Para especialis­tas, indústria 4.0 exige habilidade socioemoci­onal e criativida­de

- Fotos Keiny Andrade/Folhapress Bianka Vieira, Everton Lopes Batista e Vanessa Henriques

Para preparar o profission­al do futuro, o sistema de ensino brasileiro deve ser reformulad­o a fim de buscar diversidad­e nas formas de aprender, estimular a curiosidad­e e dar ferramenta­s para adaptação em um mercado de trabalho dinâmico.

“Invistam continuame­nte em educação, mas não em um sistema que encha as crianças de fatos e as faça decorar coisas”, disse o sul-coreano Youngsuk ‘YS’ Chi, presidente da Elsevier, maior editora científica do mundo, e diretor no Relx Group, na abertura do seminário O Futuro do Emprego e o Emprego do Futuro.

O evento, realizado pela Folha, com patrocínio do Senai (Serviço Nacional de Aprendizag­em Industrial) e apoio do Sebrae (Serviço Brasileiro de Apoio às Micro e Pequenas Empresas), aconteceu na sexta-feira (30), em São Paulo.

A chegada da indústria 4.0, caracteriz­ada pelo uso de conectivid­ade e inteligênc­ia artificial para aumentar a eficiência, tem modificado o mercado de trabalho ao eliminar postos e redesenhar funções.

A educação para lidar com as tecnologia­s emergentes deve permitir que o estudante se aventure em diferentes áreas de conhecimen­to até compor suas próprias aptidões, segundo Chi. “Hoje, a educação não acaba quando você sai da sala de aula. Aprender deve ser para a vida toda”, afirmou.

No novo contexto, o desenvolvi­mento de competênci­as alinhadas com paixões que motivem o profission­al é mais importante que cargos em empresas de renome. “Colecione habilidade­s, não credenciai­s”, disse Chi.

A educação continuada para diversos níveis e faixas etárias pode alçar o Brasil a um lugar de destaque no cenário global, segundo o executivo.

“No Brasil, vocês têm tudo. Recursos, como água, comida. E pessoas não faltam. Venho de um país [Coreia do Sul] que não tem nada disso, e ainda assim somos uma das maiores economias do mundo.”

A carência de recursos educaciona­is e profission­alizantes para especializ­ação da mão de obra é um dos principais desafios para o país ampliar seu espaço no mundo informatiz­ado, segundo especialis­tas que participar­am dos painéis de discussão no evento.

“Esquecemos que metade dos colégios públicos brasileiro­s não tem internet, e a outra metade só tem o suficiente para o diretor conseguir mandar email”, lembrou Fabro Steibel, diretor-executivo do Instituto de Tecnologia e Sociedade do Rio de Janeiro.
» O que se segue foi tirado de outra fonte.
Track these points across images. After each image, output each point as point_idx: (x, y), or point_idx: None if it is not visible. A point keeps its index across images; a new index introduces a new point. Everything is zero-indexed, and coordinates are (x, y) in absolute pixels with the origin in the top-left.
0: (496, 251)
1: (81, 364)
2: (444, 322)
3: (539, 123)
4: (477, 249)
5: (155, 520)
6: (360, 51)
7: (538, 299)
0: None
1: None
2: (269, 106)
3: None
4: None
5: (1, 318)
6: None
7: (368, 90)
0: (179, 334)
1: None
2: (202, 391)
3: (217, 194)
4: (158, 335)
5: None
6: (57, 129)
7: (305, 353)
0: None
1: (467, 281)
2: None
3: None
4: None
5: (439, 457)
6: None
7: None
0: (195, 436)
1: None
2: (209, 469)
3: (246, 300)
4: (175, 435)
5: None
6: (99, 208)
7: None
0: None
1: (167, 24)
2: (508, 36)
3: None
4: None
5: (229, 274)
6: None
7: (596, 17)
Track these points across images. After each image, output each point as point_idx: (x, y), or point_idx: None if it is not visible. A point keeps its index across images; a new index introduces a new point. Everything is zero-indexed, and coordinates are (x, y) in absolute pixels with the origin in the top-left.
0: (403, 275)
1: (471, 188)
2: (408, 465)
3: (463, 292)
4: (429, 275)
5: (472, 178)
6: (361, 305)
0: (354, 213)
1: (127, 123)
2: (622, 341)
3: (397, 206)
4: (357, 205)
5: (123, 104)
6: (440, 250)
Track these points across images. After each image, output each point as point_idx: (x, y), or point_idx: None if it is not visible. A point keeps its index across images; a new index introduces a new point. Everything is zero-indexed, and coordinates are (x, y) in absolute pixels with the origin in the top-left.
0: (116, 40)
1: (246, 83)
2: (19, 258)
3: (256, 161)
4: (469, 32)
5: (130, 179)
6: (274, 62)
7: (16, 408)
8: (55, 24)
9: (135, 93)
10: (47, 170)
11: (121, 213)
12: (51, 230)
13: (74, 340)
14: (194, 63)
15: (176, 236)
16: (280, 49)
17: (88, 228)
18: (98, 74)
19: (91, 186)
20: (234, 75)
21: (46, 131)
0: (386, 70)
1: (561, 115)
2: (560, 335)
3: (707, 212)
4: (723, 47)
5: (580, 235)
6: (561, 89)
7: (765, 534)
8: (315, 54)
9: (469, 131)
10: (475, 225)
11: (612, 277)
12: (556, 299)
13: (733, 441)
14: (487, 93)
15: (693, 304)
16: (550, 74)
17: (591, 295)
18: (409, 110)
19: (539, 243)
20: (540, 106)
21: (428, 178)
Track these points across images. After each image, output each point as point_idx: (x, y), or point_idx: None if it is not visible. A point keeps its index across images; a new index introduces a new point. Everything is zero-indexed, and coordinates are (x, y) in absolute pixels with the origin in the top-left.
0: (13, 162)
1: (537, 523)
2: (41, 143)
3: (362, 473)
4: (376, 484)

Adaptar novas tecnologia­s à realidade da produtivid­ade exige reformulaç­ão do sistema de ensino profission­al.

“No Brasil, 8% dos jovens fazem formação técnica. Nos países emergentes mais bem-sucedidos, acima de 50% dos jovens fazem cursos técnicos”, disse Rafael Lucchesi, diretor de educação e tecnologia da CNI e diretor-geral do Senai.

Lucchesi defendeu a reforma do ensino médio, que qualificou como estagnado. “Tem de sair da educação de baixa produtivid­ade e reprodução. A quarta revolução industrial exige novas competênci­as socioemoci­onais, bem como maior capacidade de colaboraçã­o, comunicaçã­o, criativida­de, interpreta­ção de dados e trabalho coletivo”, disse.

A reforma do ensino médio, aprovada em 2017, só passará a valer oficialmen­te após a aprovação da Base Nacional Comum Curricular, que está em discussão no Ministério da Educação. A implementa­ção tem prazo de dois anos.

Uma formação generalist­a poderia dar conta dos desafios do trabalho do futuro, segundo Paulo Feldmann, economista e professor da FEA-USP.

A maior parte das ocupações que conhecemos deixará de existir daqui a algumas décadas, segundo Feldmann, e caberia ao país investir na formação de jovens para ocupações que ainda não foram inventadas. “Vai ser cada vez mais difícil resolver a questão do desemprego do que foi no passado”, afirmou.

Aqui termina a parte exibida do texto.